To do:
In the records below, find the line that contains "X1799250Y503000D01*" and the line that contains "X1619750Y528500D02*", then retype exactly those two lines and every line between them.

Start of Records for processing

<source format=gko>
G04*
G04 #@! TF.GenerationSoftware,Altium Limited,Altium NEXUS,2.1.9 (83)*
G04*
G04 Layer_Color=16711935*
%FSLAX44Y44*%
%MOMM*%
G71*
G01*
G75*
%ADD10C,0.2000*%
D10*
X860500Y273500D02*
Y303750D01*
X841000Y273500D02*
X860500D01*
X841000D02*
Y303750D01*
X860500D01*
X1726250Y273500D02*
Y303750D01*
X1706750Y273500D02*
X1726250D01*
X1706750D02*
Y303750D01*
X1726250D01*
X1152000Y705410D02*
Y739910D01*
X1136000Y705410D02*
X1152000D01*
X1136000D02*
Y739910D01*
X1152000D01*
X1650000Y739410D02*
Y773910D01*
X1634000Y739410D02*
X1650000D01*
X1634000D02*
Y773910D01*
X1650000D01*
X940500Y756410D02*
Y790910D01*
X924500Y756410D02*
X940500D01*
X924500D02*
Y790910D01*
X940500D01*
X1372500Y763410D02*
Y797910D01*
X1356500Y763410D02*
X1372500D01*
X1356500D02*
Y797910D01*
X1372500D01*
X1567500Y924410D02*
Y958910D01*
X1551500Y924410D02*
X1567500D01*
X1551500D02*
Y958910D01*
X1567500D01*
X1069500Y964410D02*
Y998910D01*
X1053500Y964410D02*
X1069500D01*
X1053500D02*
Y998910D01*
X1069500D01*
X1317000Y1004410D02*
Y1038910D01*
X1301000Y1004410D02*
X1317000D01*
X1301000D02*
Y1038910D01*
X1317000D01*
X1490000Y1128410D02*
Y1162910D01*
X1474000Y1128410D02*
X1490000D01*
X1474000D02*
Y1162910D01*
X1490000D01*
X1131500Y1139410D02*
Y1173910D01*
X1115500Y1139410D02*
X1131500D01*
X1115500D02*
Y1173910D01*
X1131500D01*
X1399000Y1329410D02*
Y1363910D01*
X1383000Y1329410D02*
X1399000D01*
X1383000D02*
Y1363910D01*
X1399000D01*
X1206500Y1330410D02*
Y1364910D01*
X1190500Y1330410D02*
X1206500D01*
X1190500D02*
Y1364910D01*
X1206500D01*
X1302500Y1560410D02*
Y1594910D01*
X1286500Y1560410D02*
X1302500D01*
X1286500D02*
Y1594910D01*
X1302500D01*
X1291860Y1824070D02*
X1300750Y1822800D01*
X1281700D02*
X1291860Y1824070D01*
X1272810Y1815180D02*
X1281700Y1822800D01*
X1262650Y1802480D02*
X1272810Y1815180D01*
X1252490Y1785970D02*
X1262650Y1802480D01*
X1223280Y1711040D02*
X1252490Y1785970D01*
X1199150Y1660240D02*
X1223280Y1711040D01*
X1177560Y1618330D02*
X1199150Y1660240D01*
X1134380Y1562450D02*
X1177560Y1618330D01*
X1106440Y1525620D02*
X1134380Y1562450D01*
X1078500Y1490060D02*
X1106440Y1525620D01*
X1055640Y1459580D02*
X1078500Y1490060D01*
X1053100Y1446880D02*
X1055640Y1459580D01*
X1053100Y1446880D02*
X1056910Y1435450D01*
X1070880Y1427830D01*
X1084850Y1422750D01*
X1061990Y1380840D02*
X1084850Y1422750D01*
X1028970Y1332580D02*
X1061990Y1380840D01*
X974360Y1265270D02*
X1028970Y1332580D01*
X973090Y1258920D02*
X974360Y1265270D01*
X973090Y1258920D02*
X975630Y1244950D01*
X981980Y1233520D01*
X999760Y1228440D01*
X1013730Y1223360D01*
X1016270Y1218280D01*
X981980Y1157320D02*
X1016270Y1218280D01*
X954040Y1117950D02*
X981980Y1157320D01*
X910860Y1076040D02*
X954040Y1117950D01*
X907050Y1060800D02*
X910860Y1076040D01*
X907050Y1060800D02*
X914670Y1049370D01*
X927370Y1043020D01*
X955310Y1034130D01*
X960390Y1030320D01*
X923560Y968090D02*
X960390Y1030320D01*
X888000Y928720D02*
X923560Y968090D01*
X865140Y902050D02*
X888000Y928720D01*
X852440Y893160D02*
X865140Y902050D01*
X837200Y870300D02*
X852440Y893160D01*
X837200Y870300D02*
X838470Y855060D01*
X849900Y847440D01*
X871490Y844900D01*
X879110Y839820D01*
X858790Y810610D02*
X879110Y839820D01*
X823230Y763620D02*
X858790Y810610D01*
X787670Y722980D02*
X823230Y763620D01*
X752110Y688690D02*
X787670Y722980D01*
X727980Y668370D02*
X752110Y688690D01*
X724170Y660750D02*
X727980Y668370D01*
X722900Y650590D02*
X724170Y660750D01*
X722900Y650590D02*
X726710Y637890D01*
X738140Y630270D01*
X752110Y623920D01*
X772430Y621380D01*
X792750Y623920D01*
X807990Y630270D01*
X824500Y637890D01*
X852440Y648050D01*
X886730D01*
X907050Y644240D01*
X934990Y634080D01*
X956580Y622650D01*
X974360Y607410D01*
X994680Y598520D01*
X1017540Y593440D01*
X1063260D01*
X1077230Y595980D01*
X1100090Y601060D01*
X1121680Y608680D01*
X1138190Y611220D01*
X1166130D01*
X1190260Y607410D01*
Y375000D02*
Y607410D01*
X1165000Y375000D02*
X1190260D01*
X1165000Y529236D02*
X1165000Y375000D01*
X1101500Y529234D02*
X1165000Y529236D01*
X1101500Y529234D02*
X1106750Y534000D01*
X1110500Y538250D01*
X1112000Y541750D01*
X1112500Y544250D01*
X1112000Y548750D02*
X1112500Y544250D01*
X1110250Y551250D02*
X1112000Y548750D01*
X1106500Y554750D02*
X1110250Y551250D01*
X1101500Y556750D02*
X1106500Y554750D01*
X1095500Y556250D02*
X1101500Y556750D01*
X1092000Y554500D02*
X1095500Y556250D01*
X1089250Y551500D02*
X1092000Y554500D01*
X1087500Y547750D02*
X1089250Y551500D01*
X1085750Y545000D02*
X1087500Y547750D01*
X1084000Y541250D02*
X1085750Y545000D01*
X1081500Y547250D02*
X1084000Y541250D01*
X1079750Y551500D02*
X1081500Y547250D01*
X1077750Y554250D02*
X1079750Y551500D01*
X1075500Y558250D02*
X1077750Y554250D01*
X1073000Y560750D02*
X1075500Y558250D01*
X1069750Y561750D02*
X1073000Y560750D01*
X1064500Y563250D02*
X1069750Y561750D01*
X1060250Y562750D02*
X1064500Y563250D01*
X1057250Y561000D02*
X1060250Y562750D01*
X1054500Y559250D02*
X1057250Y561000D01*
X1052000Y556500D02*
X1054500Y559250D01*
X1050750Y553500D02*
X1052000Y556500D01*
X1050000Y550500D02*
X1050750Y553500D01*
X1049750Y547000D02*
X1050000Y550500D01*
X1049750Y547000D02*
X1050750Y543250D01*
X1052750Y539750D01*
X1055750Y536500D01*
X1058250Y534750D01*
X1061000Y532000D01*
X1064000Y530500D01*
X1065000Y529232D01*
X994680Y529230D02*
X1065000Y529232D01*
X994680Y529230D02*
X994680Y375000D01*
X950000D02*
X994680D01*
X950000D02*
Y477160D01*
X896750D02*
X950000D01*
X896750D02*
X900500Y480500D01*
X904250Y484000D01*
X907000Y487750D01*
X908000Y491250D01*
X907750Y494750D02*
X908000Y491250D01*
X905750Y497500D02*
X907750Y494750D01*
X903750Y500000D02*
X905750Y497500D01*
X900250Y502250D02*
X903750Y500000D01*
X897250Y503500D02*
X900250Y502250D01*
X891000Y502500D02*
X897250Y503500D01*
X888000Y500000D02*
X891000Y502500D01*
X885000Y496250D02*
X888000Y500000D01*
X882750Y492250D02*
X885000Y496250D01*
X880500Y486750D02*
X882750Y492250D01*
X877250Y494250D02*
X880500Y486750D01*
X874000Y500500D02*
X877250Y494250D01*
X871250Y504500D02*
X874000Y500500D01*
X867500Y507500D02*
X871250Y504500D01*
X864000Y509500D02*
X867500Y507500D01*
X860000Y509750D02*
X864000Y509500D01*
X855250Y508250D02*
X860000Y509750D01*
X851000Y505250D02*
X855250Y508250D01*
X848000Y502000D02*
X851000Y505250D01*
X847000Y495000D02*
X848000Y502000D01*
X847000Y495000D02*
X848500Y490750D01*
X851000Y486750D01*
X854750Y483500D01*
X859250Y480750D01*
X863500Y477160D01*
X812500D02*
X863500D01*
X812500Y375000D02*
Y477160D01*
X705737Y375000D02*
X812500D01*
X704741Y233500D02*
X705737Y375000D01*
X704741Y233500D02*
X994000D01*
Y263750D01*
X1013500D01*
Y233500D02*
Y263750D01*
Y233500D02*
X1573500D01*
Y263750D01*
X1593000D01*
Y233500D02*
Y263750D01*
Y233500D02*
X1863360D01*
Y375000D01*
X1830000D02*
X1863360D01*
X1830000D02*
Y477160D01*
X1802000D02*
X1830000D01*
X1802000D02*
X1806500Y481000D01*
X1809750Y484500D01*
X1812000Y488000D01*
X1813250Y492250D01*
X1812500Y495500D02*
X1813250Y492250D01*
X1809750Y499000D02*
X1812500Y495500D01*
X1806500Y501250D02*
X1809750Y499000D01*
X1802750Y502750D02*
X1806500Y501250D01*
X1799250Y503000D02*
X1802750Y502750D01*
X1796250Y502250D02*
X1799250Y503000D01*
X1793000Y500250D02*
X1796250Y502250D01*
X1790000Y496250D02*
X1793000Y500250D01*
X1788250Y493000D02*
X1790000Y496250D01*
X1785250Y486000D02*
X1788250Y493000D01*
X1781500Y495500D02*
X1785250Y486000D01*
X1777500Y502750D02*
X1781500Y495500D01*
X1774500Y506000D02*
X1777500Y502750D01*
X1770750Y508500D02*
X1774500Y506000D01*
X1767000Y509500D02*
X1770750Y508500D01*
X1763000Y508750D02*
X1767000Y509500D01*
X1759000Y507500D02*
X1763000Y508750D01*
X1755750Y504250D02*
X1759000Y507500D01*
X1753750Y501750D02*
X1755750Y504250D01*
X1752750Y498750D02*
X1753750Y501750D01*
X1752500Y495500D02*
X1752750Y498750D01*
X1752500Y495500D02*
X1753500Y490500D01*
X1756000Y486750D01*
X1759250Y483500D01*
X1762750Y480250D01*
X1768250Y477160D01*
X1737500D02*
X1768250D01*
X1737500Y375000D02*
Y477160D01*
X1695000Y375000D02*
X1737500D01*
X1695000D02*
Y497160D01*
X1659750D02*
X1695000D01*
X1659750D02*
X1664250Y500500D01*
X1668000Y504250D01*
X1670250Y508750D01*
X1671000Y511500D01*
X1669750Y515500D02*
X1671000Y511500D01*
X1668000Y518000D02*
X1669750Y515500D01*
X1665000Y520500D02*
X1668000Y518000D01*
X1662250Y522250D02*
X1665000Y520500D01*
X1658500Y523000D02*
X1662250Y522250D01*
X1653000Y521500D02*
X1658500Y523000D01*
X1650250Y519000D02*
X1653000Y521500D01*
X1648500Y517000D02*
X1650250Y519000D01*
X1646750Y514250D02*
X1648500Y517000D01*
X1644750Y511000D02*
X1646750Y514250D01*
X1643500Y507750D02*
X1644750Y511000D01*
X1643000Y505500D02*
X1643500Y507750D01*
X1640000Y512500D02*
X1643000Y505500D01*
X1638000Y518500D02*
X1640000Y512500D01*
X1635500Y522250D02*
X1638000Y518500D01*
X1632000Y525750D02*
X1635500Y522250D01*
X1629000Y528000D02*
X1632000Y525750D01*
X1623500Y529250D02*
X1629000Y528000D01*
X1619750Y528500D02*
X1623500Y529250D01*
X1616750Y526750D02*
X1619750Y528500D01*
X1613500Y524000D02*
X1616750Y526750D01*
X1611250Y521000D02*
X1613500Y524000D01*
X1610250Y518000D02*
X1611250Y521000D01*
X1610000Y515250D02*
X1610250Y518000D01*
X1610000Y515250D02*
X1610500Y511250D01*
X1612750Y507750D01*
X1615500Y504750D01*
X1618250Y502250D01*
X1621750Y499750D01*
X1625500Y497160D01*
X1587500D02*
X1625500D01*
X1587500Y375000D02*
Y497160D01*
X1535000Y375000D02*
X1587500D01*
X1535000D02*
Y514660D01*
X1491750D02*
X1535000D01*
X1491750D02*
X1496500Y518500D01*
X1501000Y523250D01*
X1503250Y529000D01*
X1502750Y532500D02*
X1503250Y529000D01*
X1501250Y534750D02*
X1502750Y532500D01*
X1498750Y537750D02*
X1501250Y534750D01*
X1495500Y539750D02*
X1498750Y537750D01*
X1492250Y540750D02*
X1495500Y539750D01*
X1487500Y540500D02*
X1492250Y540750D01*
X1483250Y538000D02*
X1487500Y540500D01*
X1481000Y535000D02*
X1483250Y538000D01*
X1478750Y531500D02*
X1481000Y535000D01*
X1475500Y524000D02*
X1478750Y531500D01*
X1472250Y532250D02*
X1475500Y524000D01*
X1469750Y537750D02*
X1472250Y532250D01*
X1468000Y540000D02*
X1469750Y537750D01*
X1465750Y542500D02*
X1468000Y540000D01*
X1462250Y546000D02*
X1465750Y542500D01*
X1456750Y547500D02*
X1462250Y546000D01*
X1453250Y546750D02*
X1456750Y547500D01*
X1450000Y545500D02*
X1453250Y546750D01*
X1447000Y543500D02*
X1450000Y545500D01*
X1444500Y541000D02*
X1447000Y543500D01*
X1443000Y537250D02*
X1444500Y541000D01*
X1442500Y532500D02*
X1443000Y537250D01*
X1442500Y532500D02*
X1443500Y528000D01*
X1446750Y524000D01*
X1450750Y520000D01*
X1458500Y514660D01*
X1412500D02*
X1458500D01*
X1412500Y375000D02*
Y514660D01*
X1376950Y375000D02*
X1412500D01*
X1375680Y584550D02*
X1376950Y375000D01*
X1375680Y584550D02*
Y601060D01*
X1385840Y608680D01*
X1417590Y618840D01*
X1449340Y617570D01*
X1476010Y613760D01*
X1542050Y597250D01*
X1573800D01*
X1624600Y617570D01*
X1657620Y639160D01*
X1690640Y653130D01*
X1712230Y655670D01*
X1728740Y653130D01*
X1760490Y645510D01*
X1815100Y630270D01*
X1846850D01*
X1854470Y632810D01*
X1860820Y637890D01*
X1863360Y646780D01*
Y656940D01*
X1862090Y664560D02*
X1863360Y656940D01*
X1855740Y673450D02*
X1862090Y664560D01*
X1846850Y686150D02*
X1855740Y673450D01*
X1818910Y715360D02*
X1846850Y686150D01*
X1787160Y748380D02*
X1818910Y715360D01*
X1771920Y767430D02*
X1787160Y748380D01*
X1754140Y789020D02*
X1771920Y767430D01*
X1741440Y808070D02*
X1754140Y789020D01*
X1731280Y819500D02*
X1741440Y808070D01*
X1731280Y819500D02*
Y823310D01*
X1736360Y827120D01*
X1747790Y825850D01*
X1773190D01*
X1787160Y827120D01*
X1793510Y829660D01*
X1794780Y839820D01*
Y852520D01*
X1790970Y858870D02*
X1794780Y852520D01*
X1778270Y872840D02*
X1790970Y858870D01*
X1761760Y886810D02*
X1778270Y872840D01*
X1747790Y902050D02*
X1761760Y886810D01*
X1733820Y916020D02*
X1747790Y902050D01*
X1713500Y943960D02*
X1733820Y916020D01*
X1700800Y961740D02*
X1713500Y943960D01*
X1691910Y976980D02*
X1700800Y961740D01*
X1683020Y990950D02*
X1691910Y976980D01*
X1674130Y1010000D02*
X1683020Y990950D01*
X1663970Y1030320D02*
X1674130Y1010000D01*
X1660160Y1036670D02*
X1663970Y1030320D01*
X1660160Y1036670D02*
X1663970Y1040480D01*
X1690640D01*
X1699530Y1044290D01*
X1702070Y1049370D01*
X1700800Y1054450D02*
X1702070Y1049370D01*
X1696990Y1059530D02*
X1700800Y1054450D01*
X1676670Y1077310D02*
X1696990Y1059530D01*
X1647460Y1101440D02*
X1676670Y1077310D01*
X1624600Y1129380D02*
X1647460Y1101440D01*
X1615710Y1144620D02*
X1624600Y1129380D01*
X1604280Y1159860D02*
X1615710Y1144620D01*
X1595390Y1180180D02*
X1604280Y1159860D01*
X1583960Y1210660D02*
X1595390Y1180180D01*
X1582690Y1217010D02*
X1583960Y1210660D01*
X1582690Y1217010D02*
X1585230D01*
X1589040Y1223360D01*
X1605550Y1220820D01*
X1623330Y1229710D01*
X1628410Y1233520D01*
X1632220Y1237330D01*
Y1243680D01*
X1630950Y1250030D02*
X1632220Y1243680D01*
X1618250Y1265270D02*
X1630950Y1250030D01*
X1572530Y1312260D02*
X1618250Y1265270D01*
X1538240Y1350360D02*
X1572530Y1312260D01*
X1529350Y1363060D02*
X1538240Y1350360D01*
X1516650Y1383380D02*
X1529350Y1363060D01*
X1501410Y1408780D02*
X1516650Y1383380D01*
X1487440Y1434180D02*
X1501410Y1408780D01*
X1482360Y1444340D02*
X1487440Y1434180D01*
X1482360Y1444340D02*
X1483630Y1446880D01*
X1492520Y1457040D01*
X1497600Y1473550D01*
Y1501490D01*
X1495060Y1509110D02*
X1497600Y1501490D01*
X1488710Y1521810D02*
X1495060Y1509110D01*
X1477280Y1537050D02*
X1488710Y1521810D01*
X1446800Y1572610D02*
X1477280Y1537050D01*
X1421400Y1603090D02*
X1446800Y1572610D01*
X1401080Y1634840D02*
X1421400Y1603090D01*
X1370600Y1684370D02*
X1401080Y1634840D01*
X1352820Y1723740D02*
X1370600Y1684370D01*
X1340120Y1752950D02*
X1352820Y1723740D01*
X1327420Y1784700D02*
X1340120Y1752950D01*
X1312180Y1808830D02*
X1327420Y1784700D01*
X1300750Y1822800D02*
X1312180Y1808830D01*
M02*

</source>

End of Records for processing

Task response:
X1799250Y503000D01*
X1793000Y500250D02*
X1796250Y502250D01*
X1790000Y496250D02*
X1793000Y500250D01*
X1788250Y493000D02*
X1790000Y496250D01*
X1785250Y486000D02*
X1788250Y493000D01*
X1781500Y495500D02*
X1785250Y486000D01*
X1777500Y502750D02*
X1781500Y495500D01*
X1774500Y506000D02*
X1777500Y502750D01*
X1770750Y508500D02*
X1774500Y506000D01*
X1767000Y509500D02*
X1770750Y508500D01*
X1763000Y508750D02*
X1767000Y509500D01*
X1759000Y507500D02*
X1763000Y508750D01*
X1755750Y504250D02*
X1759000Y507500D01*
X1753750Y501750D02*
X1755750Y504250D01*
X1752750Y498750D02*
X1753750Y501750D01*
X1752500Y495500D02*
X1752750Y498750D01*
X1752500Y495500D02*
X1753500Y490500D01*
X1756000Y486750D01*
X1759250Y483500D01*
X1762750Y480250D01*
X1768250Y477160D01*
X1737500D02*
X1768250D01*
X1737500Y375000D02*
Y477160D01*
X1695000Y375000D02*
X1737500D01*
X1695000D02*
Y497160D01*
X1659750D02*
X1695000D01*
X1659750D02*
X1664250Y500500D01*
X1668000Y504250D01*
X1670250Y508750D01*
X1671000Y511500D01*
X1669750Y515500D02*
X1671000Y511500D01*
X1668000Y518000D02*
X1669750Y515500D01*
X1665000Y520500D02*
X1668000Y518000D01*
X1662250Y522250D02*
X1665000Y520500D01*
X1658500Y523000D02*
X1662250Y522250D01*
X1653000Y521500D02*
X1658500Y523000D01*
X1650250Y519000D02*
X1653000Y521500D01*
X1648500Y517000D02*
X1650250Y519000D01*
X1646750Y514250D02*
X1648500Y517000D01*
X1644750Y511000D02*
X1646750Y514250D01*
X1643500Y507750D02*
X1644750Y511000D01*
X1643000Y505500D02*
X1643500Y507750D01*
X1640000Y512500D02*
X1643000Y505500D01*
X1638000Y518500D02*
X1640000Y512500D01*
X1635500Y522250D02*
X1638000Y518500D01*
X1632000Y525750D02*
X1635500Y522250D01*
X1629000Y528000D02*
X1632000Y525750D01*
X1623500Y529250D02*
X1629000Y528000D01*
X1619750Y528500D02*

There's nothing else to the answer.